Description of the task:
Every line below that carries the word "штангу" needs to be copied.
================================
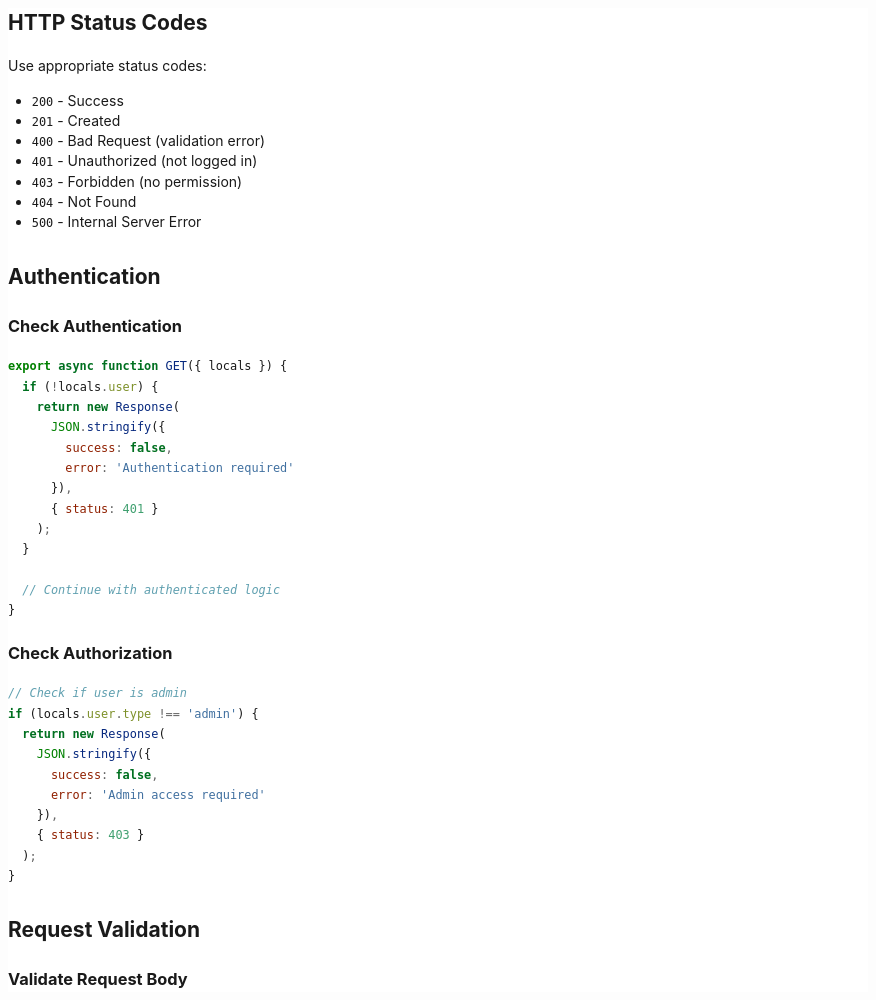 ## HTTP Status Codes

Use appropriate status codes:

- `200` - Success
- `201` - Created
- `400` - Bad Request (validation error)
- `401` - Unauthorized (not logged in)
- `403` - Forbidden (no permission)
- `404` - Not Found
- `500` - Internal Server Error

## Authentication

### Check Authentication

```javascript
export async function GET({ locals }) {
  if (!locals.user) {
    return new Response(
      JSON.stringify({
        success: false,
        error: 'Authentication required'
      }),
      { status: 401 }
    );
  }

  // Continue with authenticated logic
}
```

### Check Authorization

```javascript
// Check if user is admin
if (locals.user.type !== 'admin') {
  return new Response(
    JSON.stringify({
      success: false,
      error: 'Admin access required'
    }),
    { status: 403 }
  );
}
```

## Request Validation

### Validate Request Body
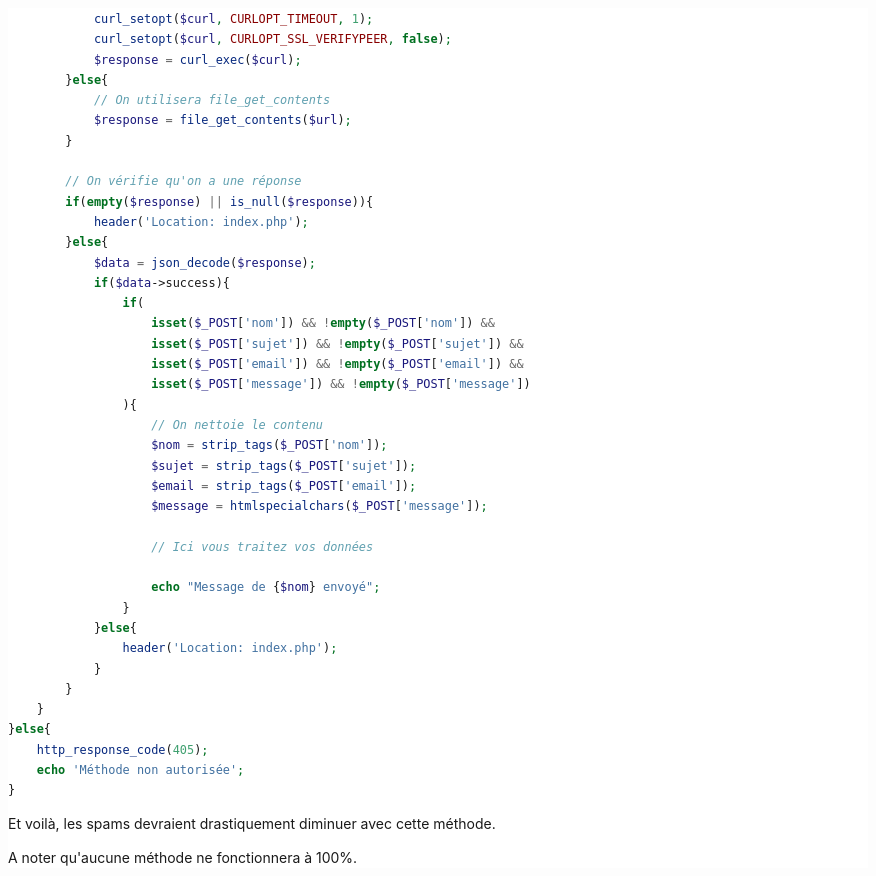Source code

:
```php
            curl_setopt($curl, CURLOPT_TIMEOUT, 1);
            curl_setopt($curl, CURLOPT_SSL_VERIFYPEER, false);
            $response = curl_exec($curl);
        }else{
            // On utilisera file_get_contents
            $response = file_get_contents($url);
        }

        // On vérifie qu'on a une réponse
        if(empty($response) || is_null($response)){
            header('Location: index.php');
        }else{
            $data = json_decode($response);
            if($data->success){
                if(
                    isset($_POST['nom']) && !empty($_POST['nom']) &&
                    isset($_POST['sujet']) && !empty($_POST['sujet']) &&
                    isset($_POST['email']) && !empty($_POST['email']) &&
                    isset($_POST['message']) && !empty($_POST['message'])
                ){
                    // On nettoie le contenu
                    $nom = strip_tags($_POST['nom']);
                    $sujet = strip_tags($_POST['sujet']);
                    $email = strip_tags($_POST['email']);
                    $message = htmlspecialchars($_POST['message']);

                    // Ici vous traitez vos données

                    echo "Message de {$nom} envoyé";
                }
            }else{
                header('Location: index.php');
            }
        }
    }
}else{
    http_response_code(405);
    echo 'Méthode non autorisée';
}
```

Et voilà, les spams devraient drastiquement diminuer avec cette méthode.

A noter qu'aucune méthode ne fonctionnera à 100%.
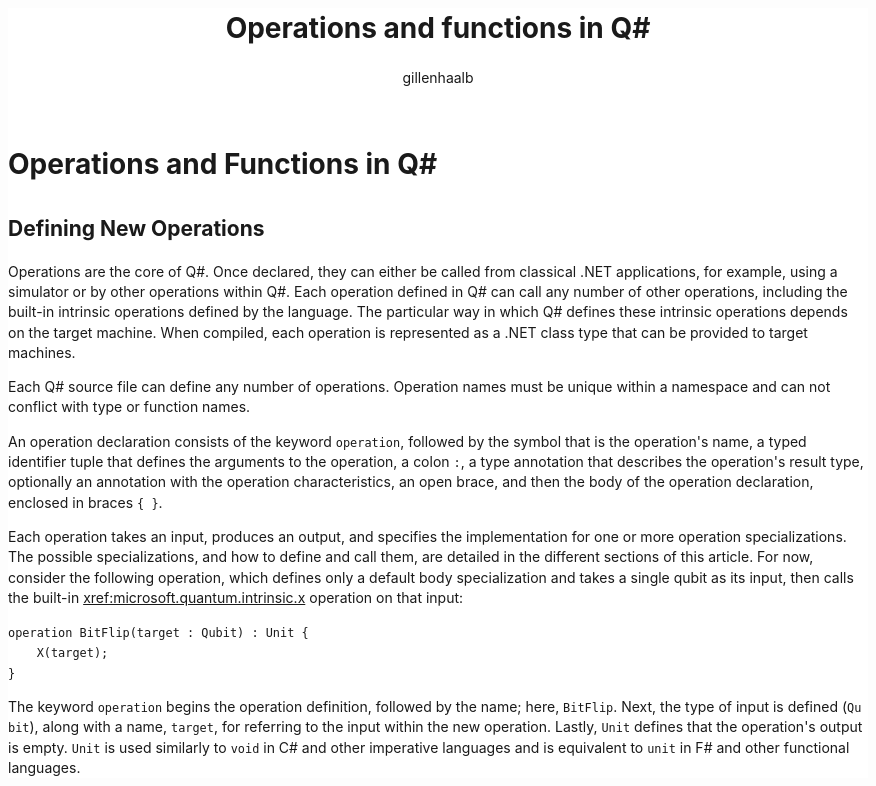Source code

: ﻿---
title: Operations and functions in Q#
description: How to define and call operations and functions, as well the controlled and adjoint operation specializations.
author: gillenhaalb
ms.author: a-gibec@microsoft.com
ms.date: 03/05/2020
ms.topic: article
uid: microsoft.quantum.guide.operationsfunctions
---

# Operations and Functions in Q#

## Defining New Operations

Operations are the core of Q#.
Once declared, they can either be called from classical .NET applications, for example, using a simulator or by other operations within Q#.
Each operation defined in Q# can call any number of other operations, including the built-in intrinsic operations defined by the language. 
The particular way in which Q# defines these intrinsic operations depends on the target machine.
When compiled, each operation is represented as a .NET class type that can be provided to target machines.

Each Q# source file can define any number of operations.
Operation names must be unique within a namespace and can not conflict with type or function names.

An operation declaration consists of the keyword `operation`, followed by the symbol that is the operation's name, a typed identifier tuple that defines the arguments to the operation, a colon `:`, a type annotation that describes the operation's result type, optionally an annotation with the operation characteristics, an open brace, and then the body of the operation declaration, enclosed in braces `{ }`.

Each operation takes an input, produces an output, and specifies the implementation for one or more operation specializations.
The possible specializations, and how to define and call them, are detailed in the different sections of this article.
For now, consider the following operation, which defines only a default body specialization and takes a single qubit as its input, then calls the built-in <xref:microsoft.quantum.intrinsic.x> operation on that input:

```qsharp
operation BitFlip(target : Qubit) : Unit {
    X(target);
}
```

The keyword `operation` begins the operation definition, followed by the name; here, `BitFlip`.
Next, the type of input is defined (`Qubit`), along with a name, `target`, for referring to the input within the new operation.
Lastly, `Unit` defines that the operation's output is empty.
`Unit` is used similarly to `void` in C# and other imperative languages and is equivalent to `unit` in F# and other functional languages.
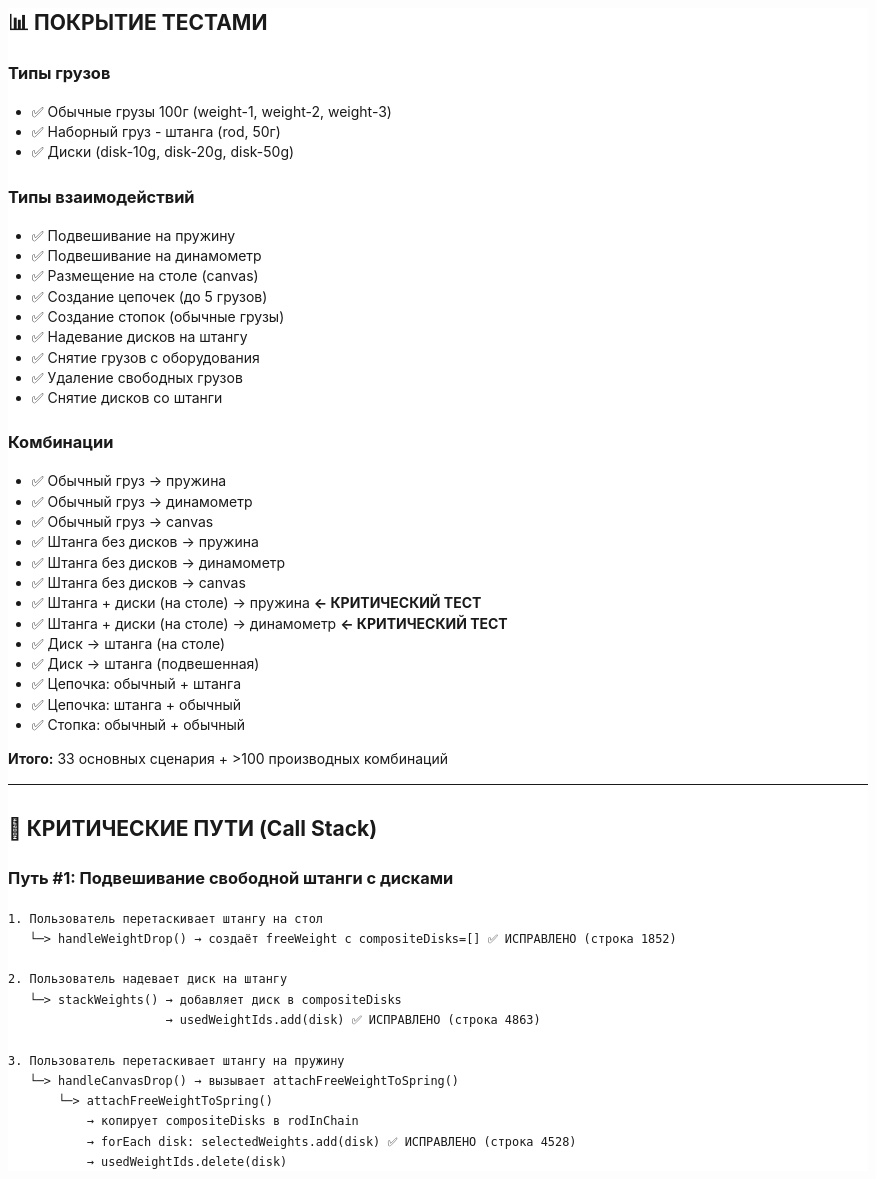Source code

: 
## 📊 ПОКРЫТИЕ ТЕСТАМИ

### Типы грузов
- ✅ Обычные грузы 100г (weight-1, weight-2, weight-3)
- ✅ Наборный груз - штанга (rod, 50г)
- ✅ Диски (disk-10g, disk-20g, disk-50g)

### Типы взаимодействий
- ✅ Подвешивание на пружину
- ✅ Подвешивание на динамометр
- ✅ Размещение на столе (canvas)
- ✅ Создание цепочек (до 5 грузов)
- ✅ Создание стопок (обычные грузы)
- ✅ Надевание дисков на штангу
- ✅ Снятие грузов с оборудования
- ✅ Удаление свободных грузов
- ✅ Снятие дисков со штанги

### Комбинации
- ✅ Обычный груз → пружина
- ✅ Обычный груз → динамометр
- ✅ Обычный груз → canvas
- ✅ Штанга без дисков → пружина
- ✅ Штанга без дисков → динамометр
- ✅ Штанга без дисков → canvas
- ✅ Штанга + диски (на столе) → пружина **← КРИТИЧЕСКИЙ ТЕСТ**
- ✅ Штанга + диски (на столе) → динамометр **← КРИТИЧЕСКИЙ ТЕСТ**
- ✅ Диск → штанга (на столе)
- ✅ Диск → штанга (подвешенная)
- ✅ Цепочка: обычный + штанга
- ✅ Цепочка: штанга + обычный
- ✅ Стопка: обычный + обычный

**Итого:** 33 основных сценария + >100 производных комбинаций

---

## 🎯 КРИТИЧЕСКИЕ ПУТИ (Call Stack)

### Путь #1: Подвешивание свободной штанги с дисками
```
1. Пользователь перетаскивает штангу на стол
   └─> handleWeightDrop() → создаёт freeWeight с compositeDisks=[] ✅ ИСПРАВЛЕНО (строка 1852)

2. Пользователь надевает диск на штангу
   └─> stackWeights() → добавляет диск в compositeDisks
                      → usedWeightIds.add(disk) ✅ ИСПРАВЛЕНО (строка 4863)

3. Пользователь перетаскивает штангу на пружину
   └─> handleCanvasDrop() → вызывает attachFreeWeightToSpring()
       └─> attachFreeWeightToSpring() 
           → копирует compositeDisks в rodInChain
           → forEach disk: selectedWeights.add(disk) ✅ ИСПРАВЛЕНО (строка 4528)
           → usedWeightIds.delete(disk)
```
================================
Problem solution:
- ✅ Надевание дисков на штангу
1. Пользователь перетаскивает штангу на стол
2. Пользователь надевает диск на штангу
3. Пользователь перетаскивает штангу на пружину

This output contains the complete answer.